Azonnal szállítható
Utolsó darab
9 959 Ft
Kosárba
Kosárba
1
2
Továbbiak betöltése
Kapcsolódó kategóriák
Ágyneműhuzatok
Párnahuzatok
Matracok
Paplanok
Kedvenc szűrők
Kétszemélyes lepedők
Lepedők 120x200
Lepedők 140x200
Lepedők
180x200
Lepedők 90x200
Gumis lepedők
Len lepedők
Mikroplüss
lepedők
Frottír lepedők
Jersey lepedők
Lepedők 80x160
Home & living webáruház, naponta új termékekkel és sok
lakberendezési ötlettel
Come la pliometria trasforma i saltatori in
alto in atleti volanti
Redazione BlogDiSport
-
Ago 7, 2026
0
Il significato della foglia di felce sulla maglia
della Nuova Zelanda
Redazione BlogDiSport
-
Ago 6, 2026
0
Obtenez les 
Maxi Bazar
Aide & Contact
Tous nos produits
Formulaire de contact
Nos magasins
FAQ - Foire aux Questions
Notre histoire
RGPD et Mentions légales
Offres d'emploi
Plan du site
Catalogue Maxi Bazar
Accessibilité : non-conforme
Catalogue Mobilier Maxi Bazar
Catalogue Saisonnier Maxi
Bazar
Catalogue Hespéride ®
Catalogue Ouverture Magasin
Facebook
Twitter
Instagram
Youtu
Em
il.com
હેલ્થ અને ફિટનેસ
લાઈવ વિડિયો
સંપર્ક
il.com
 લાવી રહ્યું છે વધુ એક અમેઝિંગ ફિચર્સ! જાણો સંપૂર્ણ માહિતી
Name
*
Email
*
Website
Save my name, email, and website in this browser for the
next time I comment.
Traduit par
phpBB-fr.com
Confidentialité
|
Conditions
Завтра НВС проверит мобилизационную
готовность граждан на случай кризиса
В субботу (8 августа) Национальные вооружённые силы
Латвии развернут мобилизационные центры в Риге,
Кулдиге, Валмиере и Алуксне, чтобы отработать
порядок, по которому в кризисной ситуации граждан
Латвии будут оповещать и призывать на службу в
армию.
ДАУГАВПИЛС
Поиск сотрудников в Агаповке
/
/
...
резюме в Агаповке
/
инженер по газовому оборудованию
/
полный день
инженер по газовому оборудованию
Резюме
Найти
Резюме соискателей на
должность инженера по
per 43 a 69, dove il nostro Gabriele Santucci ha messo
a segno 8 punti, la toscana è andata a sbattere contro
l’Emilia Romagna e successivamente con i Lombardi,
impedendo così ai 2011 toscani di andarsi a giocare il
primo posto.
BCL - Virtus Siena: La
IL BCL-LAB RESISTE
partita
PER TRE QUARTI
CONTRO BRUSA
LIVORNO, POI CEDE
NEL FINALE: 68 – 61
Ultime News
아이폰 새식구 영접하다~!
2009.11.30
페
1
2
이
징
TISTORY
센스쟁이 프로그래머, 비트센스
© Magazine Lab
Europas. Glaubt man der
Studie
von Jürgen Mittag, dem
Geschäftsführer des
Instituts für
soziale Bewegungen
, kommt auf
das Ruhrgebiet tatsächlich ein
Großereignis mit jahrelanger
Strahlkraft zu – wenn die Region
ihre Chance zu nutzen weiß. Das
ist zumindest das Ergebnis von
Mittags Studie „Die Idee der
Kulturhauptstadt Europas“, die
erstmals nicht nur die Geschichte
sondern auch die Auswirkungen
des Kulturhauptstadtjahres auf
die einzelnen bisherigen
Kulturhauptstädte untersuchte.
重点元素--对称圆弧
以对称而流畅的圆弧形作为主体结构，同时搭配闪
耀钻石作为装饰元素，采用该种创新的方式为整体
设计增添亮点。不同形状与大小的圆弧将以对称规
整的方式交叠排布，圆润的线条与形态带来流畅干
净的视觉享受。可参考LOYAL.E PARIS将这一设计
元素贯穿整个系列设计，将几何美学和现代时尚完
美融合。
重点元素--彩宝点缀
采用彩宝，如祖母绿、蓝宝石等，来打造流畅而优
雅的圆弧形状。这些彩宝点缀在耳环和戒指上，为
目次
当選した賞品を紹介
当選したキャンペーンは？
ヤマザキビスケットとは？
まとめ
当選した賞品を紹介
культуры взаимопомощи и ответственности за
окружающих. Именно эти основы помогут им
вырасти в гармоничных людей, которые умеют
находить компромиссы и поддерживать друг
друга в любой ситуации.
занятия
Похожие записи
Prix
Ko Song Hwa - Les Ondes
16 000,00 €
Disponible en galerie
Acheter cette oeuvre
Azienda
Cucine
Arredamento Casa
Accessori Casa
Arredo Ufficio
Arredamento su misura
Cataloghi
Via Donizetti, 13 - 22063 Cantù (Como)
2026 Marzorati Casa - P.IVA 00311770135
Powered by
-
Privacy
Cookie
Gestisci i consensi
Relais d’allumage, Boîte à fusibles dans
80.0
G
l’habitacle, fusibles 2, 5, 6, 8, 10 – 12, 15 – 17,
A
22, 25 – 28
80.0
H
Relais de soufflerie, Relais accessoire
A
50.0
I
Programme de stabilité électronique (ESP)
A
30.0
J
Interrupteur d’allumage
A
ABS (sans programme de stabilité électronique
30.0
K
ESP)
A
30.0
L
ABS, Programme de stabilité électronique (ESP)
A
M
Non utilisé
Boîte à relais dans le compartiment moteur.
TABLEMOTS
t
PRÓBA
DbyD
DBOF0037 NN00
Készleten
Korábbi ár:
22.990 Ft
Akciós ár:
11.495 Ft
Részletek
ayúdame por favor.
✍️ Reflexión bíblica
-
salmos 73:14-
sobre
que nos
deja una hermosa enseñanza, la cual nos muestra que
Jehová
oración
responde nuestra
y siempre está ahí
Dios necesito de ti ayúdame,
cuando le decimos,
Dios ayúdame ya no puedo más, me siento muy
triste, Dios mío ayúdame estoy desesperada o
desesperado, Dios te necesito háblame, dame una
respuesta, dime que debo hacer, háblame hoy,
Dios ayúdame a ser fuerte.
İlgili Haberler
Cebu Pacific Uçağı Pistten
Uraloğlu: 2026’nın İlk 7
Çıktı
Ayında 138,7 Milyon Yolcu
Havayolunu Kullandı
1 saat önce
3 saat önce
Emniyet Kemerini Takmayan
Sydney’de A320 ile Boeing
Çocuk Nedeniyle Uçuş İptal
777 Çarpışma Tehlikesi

===

**TASK TO COMPLETE:** Which lines in the entries above contain the word "ayúdame"? Gather every such line, counting a difference in letter case as a mismatch.

**ANSWER TO THIS TASK:**
ayúdame por favor.
Dios necesito de ti ayúdame,
Dios ayúdame ya no puedo más, me siento muy
triste, Dios mío ayúdame estoy desesperada o
Dios ayúdame a ser fuerte.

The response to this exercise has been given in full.